* [INFORMATION GIVEN]:
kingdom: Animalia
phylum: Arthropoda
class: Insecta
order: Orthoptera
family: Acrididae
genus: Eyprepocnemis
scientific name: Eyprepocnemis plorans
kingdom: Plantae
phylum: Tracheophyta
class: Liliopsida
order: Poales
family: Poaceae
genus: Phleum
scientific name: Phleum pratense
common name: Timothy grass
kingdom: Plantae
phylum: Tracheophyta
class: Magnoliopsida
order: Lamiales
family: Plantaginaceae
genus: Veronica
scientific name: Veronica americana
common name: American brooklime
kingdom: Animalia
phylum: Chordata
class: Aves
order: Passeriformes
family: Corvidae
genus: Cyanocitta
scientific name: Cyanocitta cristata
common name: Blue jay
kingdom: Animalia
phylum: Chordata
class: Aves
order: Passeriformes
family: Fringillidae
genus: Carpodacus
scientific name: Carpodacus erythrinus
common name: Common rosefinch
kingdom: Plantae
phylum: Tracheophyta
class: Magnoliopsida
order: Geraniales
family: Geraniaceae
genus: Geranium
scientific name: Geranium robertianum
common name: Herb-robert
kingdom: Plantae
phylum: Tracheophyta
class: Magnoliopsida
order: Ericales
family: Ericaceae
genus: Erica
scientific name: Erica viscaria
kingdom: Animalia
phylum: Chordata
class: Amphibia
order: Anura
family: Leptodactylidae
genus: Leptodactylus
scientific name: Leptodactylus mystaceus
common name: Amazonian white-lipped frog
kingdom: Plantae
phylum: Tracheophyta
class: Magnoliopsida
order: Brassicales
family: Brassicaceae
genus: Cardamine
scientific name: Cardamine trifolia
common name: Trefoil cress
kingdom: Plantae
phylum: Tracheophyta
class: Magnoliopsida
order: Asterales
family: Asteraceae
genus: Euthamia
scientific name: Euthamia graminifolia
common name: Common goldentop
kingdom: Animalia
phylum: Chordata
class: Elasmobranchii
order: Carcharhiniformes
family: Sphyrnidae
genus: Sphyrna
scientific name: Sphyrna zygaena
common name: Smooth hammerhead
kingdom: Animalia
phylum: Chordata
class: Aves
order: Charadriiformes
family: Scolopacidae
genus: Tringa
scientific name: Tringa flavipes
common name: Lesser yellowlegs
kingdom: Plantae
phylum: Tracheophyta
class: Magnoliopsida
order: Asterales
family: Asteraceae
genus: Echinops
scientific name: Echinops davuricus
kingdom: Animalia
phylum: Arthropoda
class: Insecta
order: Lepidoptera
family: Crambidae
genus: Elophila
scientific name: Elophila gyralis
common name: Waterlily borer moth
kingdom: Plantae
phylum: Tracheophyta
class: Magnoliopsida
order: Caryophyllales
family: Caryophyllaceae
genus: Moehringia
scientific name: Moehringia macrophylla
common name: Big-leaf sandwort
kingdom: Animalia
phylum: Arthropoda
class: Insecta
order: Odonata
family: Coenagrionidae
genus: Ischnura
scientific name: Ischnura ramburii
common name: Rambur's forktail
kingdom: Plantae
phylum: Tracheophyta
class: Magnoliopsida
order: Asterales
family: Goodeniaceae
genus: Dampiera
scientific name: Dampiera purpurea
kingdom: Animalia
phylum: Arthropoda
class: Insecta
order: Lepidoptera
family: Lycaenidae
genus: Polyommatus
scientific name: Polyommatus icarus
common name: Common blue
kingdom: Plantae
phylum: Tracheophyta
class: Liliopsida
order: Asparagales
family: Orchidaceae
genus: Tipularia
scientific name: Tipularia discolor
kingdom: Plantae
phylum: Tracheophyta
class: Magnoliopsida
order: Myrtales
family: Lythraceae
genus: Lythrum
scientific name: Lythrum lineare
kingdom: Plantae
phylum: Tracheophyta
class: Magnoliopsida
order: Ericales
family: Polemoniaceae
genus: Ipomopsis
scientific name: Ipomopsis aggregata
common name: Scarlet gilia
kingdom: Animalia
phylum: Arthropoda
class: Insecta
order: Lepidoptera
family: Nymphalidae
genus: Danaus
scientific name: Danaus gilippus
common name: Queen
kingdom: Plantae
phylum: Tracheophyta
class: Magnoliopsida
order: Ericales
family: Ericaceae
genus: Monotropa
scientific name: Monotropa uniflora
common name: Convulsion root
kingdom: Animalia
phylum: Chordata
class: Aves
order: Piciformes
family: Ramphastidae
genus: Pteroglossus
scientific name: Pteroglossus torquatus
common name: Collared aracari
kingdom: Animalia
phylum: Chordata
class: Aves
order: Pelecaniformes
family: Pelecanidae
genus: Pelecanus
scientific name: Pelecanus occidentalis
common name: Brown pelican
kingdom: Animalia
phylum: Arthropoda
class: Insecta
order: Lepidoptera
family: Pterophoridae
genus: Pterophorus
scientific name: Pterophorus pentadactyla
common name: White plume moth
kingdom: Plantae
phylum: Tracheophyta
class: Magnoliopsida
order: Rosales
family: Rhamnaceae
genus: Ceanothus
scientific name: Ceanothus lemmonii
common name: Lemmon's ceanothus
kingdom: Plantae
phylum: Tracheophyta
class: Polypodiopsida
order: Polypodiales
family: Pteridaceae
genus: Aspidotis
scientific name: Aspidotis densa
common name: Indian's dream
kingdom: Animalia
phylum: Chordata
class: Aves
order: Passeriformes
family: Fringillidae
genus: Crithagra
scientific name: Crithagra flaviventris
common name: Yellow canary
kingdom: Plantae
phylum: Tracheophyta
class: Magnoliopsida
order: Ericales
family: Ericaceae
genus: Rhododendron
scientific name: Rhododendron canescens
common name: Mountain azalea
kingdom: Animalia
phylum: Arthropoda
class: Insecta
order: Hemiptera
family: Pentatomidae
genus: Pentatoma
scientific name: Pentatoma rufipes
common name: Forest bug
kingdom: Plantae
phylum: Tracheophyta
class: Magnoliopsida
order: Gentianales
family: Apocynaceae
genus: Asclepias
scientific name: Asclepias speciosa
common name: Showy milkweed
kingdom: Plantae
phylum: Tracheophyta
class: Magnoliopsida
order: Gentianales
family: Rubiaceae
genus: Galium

* [AIM OF THE TASK]: Copy the listing exactly, starting at the line that contains "scientific name: Cyanocitta cristata" and ending after the line that contains "scientific name: Moehringia macrophylla".

* [OUTPUT OF THE TASK]:
scientific name: Cyanocitta cristata
common name: Blue jay
kingdom: Animalia
phylum: Chordata
class: Aves
order: Passeriformes
family: Fringillidae
genus: Carpodacus
scientific name: Carpodacus erythrinus
common name: Common rosefinch
kingdom: Plantae
phylum: Tracheophyta
class: Magnoliopsida
order: Geraniales
family: Geraniaceae
genus: Geranium
scientific name: Geranium robertianum
common name: Herb-robert
kingdom: Plantae
phylum: Tracheophyta
class: Magnoliopsida
order: Ericales
family: Ericaceae
genus: Erica
scientific name: Erica viscaria
kingdom: Animalia
phylum: Chordata
class: Amphibia
order: Anura
family: Leptodactylidae
genus: Leptodactylus
scientific name: Leptodactylus mystaceus
common name: Amazonian white-lipped frog
kingdom: Plantae
phylum: Tracheophyta
class: Magnoliopsida
order: Brassicales
family: Brassicaceae
genus: Cardamine
scientific name: Cardamine trifolia
common name: Trefoil cress
kingdom: Plantae
phylum: Tracheophyta
class: Magnoliopsida
order: Asterales
family: Asteraceae
genus: Euthamia
scientific name: Euthamia graminifolia
common name: Common goldentop
kingdom: Animalia
phylum: Chordata
class: Elasmobranchii
order: Carcharhiniformes
family: Sphyrnidae
genus: Sphyrna
scientific name: Sphyrna zygaena
common name: Smooth hammerhead
kingdom: Animalia
phylum: Chordata
class: Aves
order: Charadriiformes
family: Scolopacidae
genus: Tringa
scientific name: Tringa flavipes
common name: Lesser yellowlegs
kingdom: Plantae
phylum: Tracheophyta
class: Magnoliopsida
order: Asterales
family: Asteraceae
genus: Echinops
scientific name: Echinops davuricus
kingdom: Animalia
phylum: Arthropoda
class: Insecta
order: Lepidoptera
family: Crambidae
genus: Elophila
scientific name: Elophila gyralis
common name: Waterlily borer moth
kingdom: Plantae
phylum: Tracheophyta
class: Magnoliopsida
order: Caryophyllales
family: Caryophyllaceae
genus: Moehringia
scientific name: Moehringia macrophylla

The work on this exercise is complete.